Pull out every line in the data that has the string "ConsolidatedMember" in it.

[Saved data entries]
====

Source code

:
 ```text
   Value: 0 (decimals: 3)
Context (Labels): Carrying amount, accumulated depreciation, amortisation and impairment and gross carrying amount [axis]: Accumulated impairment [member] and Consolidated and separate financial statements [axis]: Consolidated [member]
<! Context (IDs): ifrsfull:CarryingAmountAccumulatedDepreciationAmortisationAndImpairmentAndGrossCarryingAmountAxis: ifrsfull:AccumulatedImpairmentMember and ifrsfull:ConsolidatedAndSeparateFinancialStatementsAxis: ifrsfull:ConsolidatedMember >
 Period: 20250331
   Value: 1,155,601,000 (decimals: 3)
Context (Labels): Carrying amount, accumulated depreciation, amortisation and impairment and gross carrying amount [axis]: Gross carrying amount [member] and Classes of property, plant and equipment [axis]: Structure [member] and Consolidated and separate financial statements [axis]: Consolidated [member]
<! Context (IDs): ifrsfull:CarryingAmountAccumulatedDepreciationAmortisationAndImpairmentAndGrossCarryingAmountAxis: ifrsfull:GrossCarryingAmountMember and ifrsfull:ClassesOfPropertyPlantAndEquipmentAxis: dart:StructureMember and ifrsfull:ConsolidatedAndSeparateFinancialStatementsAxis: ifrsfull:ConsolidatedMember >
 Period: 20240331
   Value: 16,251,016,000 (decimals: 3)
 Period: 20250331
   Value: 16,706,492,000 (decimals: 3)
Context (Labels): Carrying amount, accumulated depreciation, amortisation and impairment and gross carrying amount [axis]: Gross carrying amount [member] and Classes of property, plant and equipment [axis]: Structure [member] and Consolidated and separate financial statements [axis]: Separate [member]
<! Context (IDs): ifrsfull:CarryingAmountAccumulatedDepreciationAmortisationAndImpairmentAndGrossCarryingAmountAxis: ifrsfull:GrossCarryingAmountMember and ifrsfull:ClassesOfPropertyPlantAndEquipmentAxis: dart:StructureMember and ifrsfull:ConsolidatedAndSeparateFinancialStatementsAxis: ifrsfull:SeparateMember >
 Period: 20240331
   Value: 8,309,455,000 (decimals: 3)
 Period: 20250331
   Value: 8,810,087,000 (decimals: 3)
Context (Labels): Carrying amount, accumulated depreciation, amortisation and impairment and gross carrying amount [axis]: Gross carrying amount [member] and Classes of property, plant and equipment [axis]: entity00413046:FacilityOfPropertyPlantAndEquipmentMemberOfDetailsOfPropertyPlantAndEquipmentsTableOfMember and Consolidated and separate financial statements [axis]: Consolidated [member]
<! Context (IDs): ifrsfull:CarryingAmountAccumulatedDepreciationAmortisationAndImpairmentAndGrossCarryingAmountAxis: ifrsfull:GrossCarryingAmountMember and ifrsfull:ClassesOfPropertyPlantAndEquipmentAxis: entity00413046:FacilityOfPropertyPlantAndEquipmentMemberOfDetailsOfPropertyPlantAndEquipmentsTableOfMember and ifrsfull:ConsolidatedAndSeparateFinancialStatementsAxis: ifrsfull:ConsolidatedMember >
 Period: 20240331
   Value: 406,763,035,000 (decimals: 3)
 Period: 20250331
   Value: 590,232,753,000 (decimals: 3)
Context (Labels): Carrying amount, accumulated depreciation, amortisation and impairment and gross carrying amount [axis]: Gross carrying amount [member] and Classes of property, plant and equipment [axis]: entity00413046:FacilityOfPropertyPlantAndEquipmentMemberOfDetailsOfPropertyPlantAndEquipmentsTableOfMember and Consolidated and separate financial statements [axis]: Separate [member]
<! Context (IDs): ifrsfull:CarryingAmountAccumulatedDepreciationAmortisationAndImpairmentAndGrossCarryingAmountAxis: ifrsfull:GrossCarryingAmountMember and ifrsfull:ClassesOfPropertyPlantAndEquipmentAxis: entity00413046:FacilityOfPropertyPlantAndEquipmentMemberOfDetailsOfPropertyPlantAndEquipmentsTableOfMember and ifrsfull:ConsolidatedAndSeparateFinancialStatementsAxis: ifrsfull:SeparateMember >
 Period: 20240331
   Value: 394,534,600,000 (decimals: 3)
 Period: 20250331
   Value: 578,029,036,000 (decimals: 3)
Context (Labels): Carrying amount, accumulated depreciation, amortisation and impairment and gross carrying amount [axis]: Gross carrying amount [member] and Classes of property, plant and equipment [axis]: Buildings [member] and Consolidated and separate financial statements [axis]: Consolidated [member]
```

====

▶ _Written answer_
<! Context (IDs): ifrsfull:CarryingAmountAccumulatedDepreciationAmortisationAndImpairmentAndGrossCarryingAmountAxis: ifrsfull:AccumulatedImpairmentMember and ifrsfull:ConsolidatedAndSeparateFinancialStatementsAxis: ifrsfull:ConsolidatedMember >
<! Context (IDs): ifrsfull:CarryingAmountAccumulatedDepreciationAmortisationAndImpairmentAndGrossCarryingAmountAxis: ifrsfull:GrossCarryingAmountMember and ifrsfull:ClassesOfPropertyPlantAndEquipmentAxis: dart:StructureMember and ifrsfull:ConsolidatedAndSeparateFinancialStatementsAxis: ifrsfull:ConsolidatedMember >
<! Context (IDs): ifrsfull:CarryingAmountAccumulatedDepreciationAmortisationAndImpairmentAndGrossCarryingAmountAxis: ifrsfull:GrossCarryingAmountMember and ifrsfull:ClassesOfPropertyPlantAndEquipmentAxis: entity00413046:FacilityOfPropertyPlantAndEquipmentMemberOfDetailsOfPropertyPlantAndEquipmentsTableOfMember and ifrsfull:ConsolidatedAndSeparateFinancialStatementsAxis: ifrsfull:ConsolidatedMember >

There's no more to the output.